When Change Efforts Keep Stalling or Meeting Resistance
The situation
You’re trying to roll out an important change — a new workflow, process, policy, or initiative — and it feels like you’re pushing a boulder uphill. Staff push back, workarounds pop up, timelines slip, and what looked good on paper unravels in real life. You start wondering why change always feels so hard, even when the idea itself is solid.
What’s really happening
Most change efforts don’t fail because the idea is bad — they fail because people feel excluded from shaping it. When decisions are made for people instead of with them, resistance is a natural response. In complex healthcare systems, frontline staff often see practical gaps and downstream consequences long before leadership does. When their insight isn’t engaged early, problems surface after rollout — costing time, trust, and energy.
What helps
Instead of implementing top-down, implement backwards:
Start with a proposal, not a final decision
Bring the idea forward early.
You might say: “Here’s a proposal — I’d love your input before anything gets finalized.”
Invite the people who will execute the change to help shape it
Engage them from the beginning. Bring the idea to the people who will be implementing it and ask for their insights.
Encourage honest feedback and let teams surface gaps early
Create space for real input.
You might say: “Let’s poke holes in this — what are we missing?”
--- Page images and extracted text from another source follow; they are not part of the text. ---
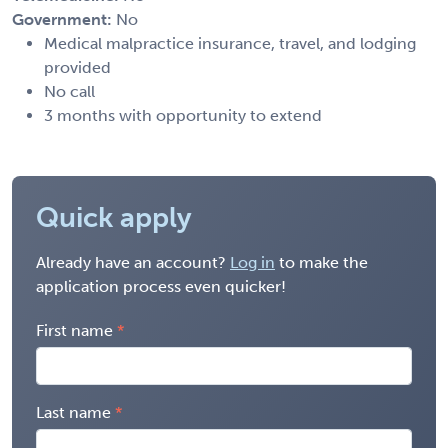
Government:
No
Medical malpractice insurance, travel, and lodging
provided
No call
3 months with opportunity to extend
Quick apply
Already have an account?
Log in
to make the
application process even quicker!
First name
Last name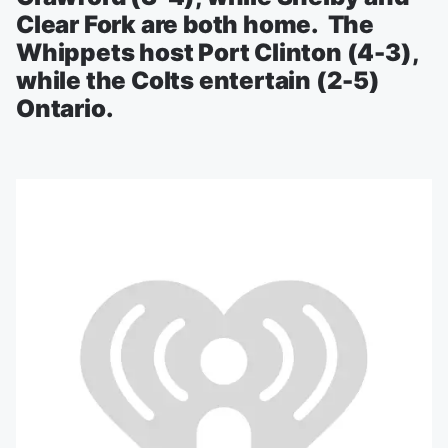
Clear Fork are both home. The
Whippets host Port Clinton (4-3),
while the Colts entertain (2-5)
Ontario.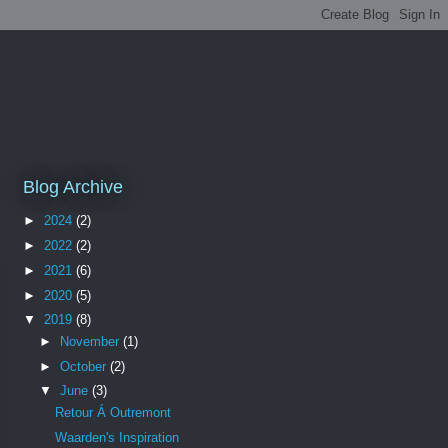
Blog Archive
►
2024
(2)
►
2022
(2)
►
2021
(6)
►
2020
(5)
▼
2019
(8)
►
November
(1)
►
October
(2)
▼
June
(3)
Retour Á Outremont
Waarden's Inspiration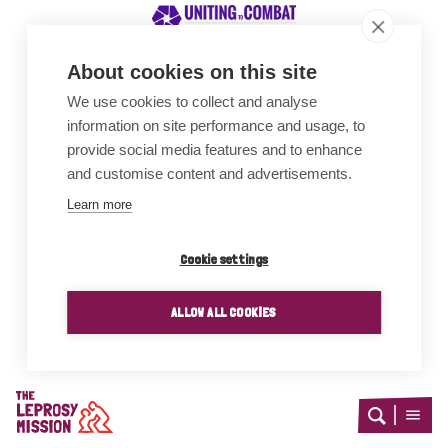
About cookies on this site
We use cookies to collect and analyse
Awards
information on site performance and usage, to
provide social media features and to enhance
and customise content and advertisements.
Learn more
Cookie settings
ALLOW ALL COOKIES
Home
Open
Open
search
menu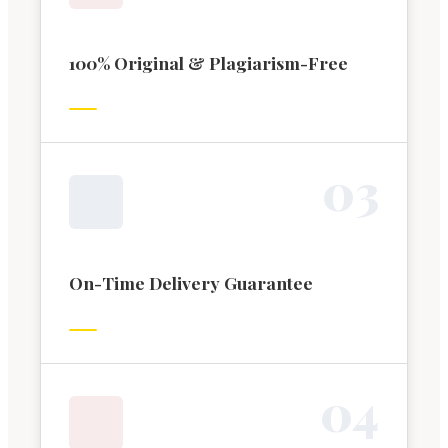
100% Original & Plagiarism-Free
0
3
On-Time Delivery Guarantee
0
4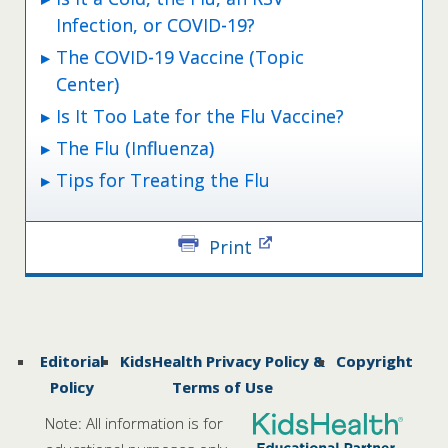
Infection, or COVID-19?
The COVID-19 Vaccine (Topic
Center)
Is It Too Late for the Flu Vaccine?
The Flu (Influenza)
Tips for Treating the Flu
Print
Editorial
KidsHealth Privacy Policy &
Copyright
Policy
Terms of Use
Note: All information is for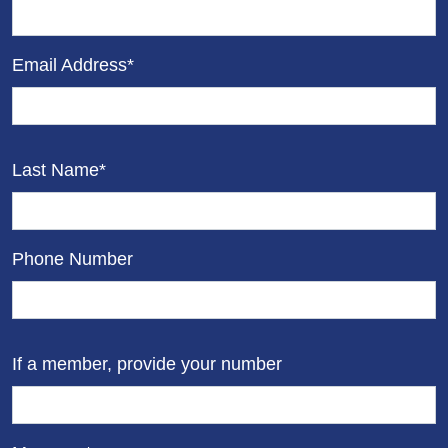
Email Address*
Last Name*
Phone Number
If a member, provide your number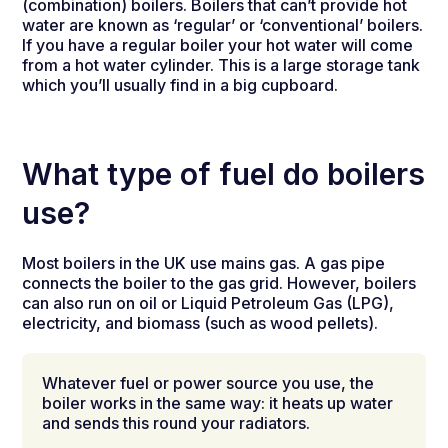
(combination) boilers. Boilers that can’t provide hot
water are known as ‘regular’ or ‘conventional’ boilers.
If you have a regular boiler your hot water will come
from a hot water cylinder. This is a large storage tank
which you’ll usually find in a big cupboard.
What type of fuel do boilers
use?
Most boilers in the UK use mains gas. A gas pipe
connects the boiler to the gas grid. However, boilers
can also run on oil or Liquid Petroleum Gas (LPG),
electricity, and biomass (such as wood pellets).
Whatever fuel or power source you use, the
boiler works in the same way: it heats up water
and sends this round your radiators.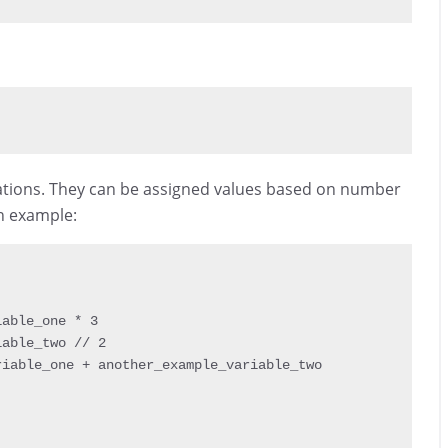
rations. They can be assigned values based on number
an example:
iable_one 
*
3
iable_two 
// 2
riable_one 
+
 another_example_variable_two
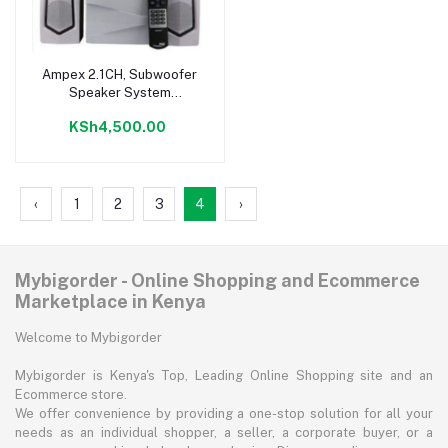
Ampex 2.1CH, Subwoofer
Add to cart
Speaker System
Fm\usb\bt – 9800W
KSh4,500.00
‹
1
2
3
4
›
Mybigorder - Online Shopping and Ecommerce
Marketplace in Kenya
Welcome to Mybigorder
Mybigorder is Kenya's Top, Leading Online Shopping site and an
Ecommerce store.
We offer convenience by providing a one-stop solution for all your
needs as an individual shopper, a seller, a corporate buyer, or a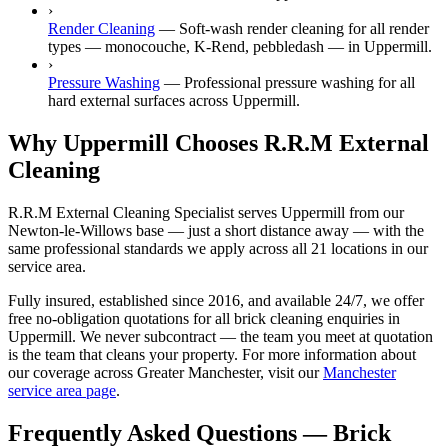
›
Render Cleaning
—
Soft-wash render cleaning for all render
types — monocouche, K-Rend, pebbledash — in Uppermill.
›
Pressure Washing
—
Professional pressure washing for all
hard external surfaces across Uppermill.
Why Uppermill Chooses R.R.M External
Cleaning
R.R.M External Cleaning Specialist serves Uppermill from our
Newton-le-Willows base — just a short distance away — with the
same professional standards we apply across all 21 locations in our
service area.
Fully insured, established since 2016, and available 24/7, we offer
free no-obligation quotations for all brick cleaning enquiries in
Uppermill. We never subcontract — the team you meet at quotation
is the team that cleans your property. For more information about
our coverage across Greater Manchester, visit our
Manchester
service area page
.
Frequently Asked Questions —
Brick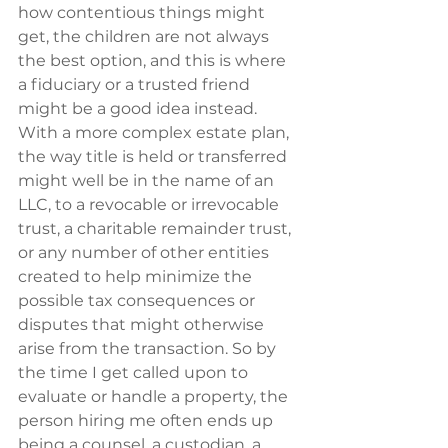
how contentious things might 
get, the children are not always 
the best option, and this is where 
a fiduciary or a trusted friend 
might be a good idea instead.  
With a more complex estate plan, 
the way title is held or transferred 
might well be in the name of an 
LLC, to a revocable or irrevocable 
trust, a charitable remainder trust, 
or any number of other entities 
created to help minimize the 
possible tax consequences or 
disputes that might otherwise 
arise from the transaction. So by 
the time I get called upon to 
evaluate or handle a property, the 
person hiring me often ends up 
being a counsel, a custodian, a 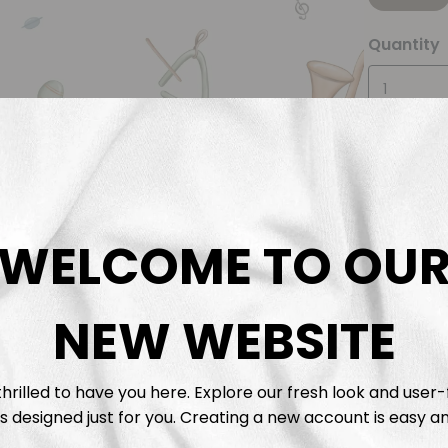
Quantity
WELCOME TO OU
Descrip
NEW WEBSITE
Fabric 
Washing
hrilled to have you here. Explore our fresh look and user-
s designed just for you. Creating a new account is easy an
Shippi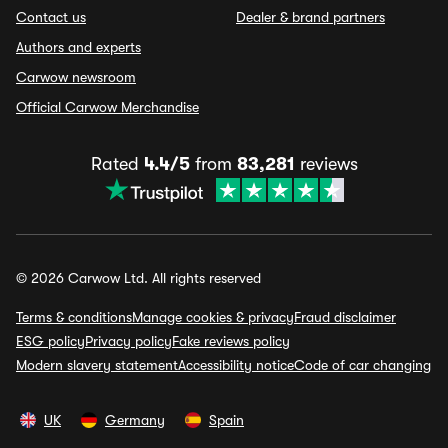
Contact us
Dealer & brand partners
Authors and experts
Carwow newsroom
Official Carwow Merchandise
Rated
4.4/5
from
83,281
reviews
© 2026 Carwow Ltd. All rights reserved
Terms & conditions
Manage cookies & privacy
Fraud disclaimer
ESG policy
Privacy policy
Fake reviews policy
Modern slavery statement
Accessibility notice
Code of car changing
UK
Germany
Spain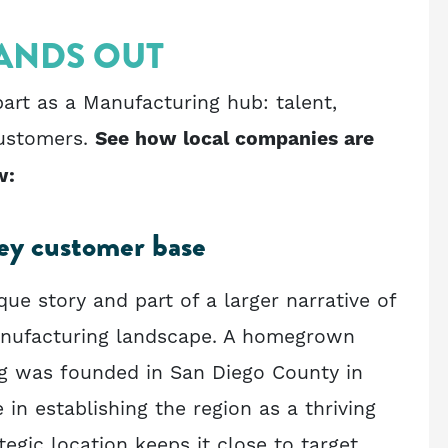
ANDS OUT
art as a Manufacturing hub: talent,
customers.
See how local companies are
w:
key customer base
ue story and part of a larger narrative of
Manufacturing landscape. A homegrown
g was founded in San Diego County in
e in establishing the region as a thriving
ategic location keeps it close to target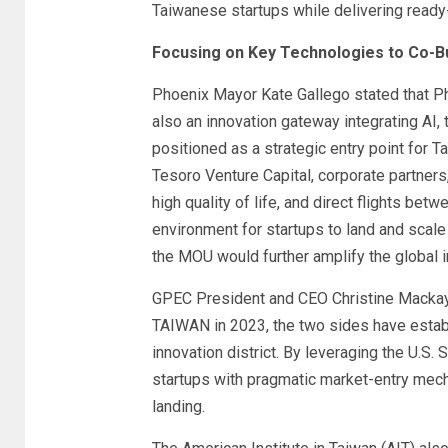
Taiwanese startups while delivering ready
Focusing on Key Technologies to Co-Bu
Phoenix Mayor Kate Gallego stated that Ph
also an innovation gateway integrating AI, 
positioned as a strategic entry point for T
Tesoro Venture Capital, corporate partners,
high quality of life, and direct flights be
environment for startups to land and scale
the MOU would further amplify the global 
GPEC President and CEO Christine Mackay 
TAIWAN in 2023, the two sides have estab
innovation district. By leveraging the U.S
startups with pragmatic market-entry mech
landing.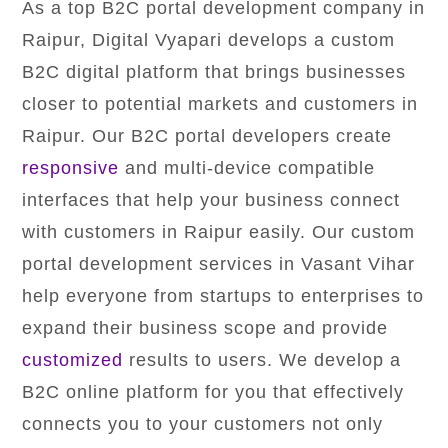
As a top B2C portal development company in
Raipur, Digital Vyapari develops a custom
B2C digital platform that brings businesses
closer to potential markets and customers in
Raipur. Our B2C portal developers create
responsive
and multi-device compatible
interfaces that help your business connect
with customers in Raipur easily. Our custom
portal development services in Vasant Vihar
help everyone from startups to enterprises to
expand their business scope and provide
customized
results to users. We develop a
B2C online platform for you that effectively
connects you to your customers not only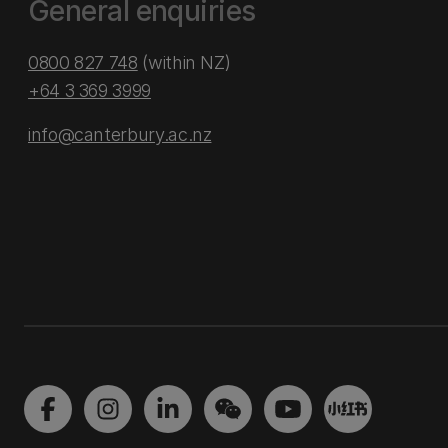
General enquiries
0800 827 748
(within NZ)
+64 3 369 3999
info@canterbury.ac.nz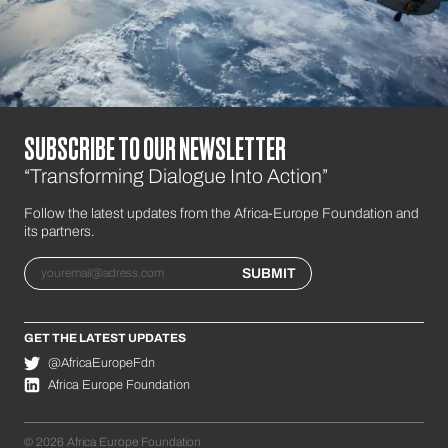
SUBSCRIBE TO OUR NEWSLETTER
“Transforming Dialogue Into Action”
Follow the latest updates from the Africa-Europe Foundation and
its partners.
Email
SUBMIT
GET THE LATEST UPDATES
@AfricaEuropeFdn
Africa Europe Foundation
© 2026 Africa Europe Foundation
Refine the plan before it becomes official
Use feedback to strengthen the approach. Use it to adjust the approach before making any final decisions.
Pilot small when possible, then finalize with shared ownership
Test, learn, and then roll out.
You might say: “Let’s test this on a small scale first and see how it works before we roll it out more broadly.”
This approach doesn’t take more time overall — it simply shifts the effort from fixing problems later to preventing them earlier.
When people help design the change, resistance drops, trust grows, and implementation moves faster.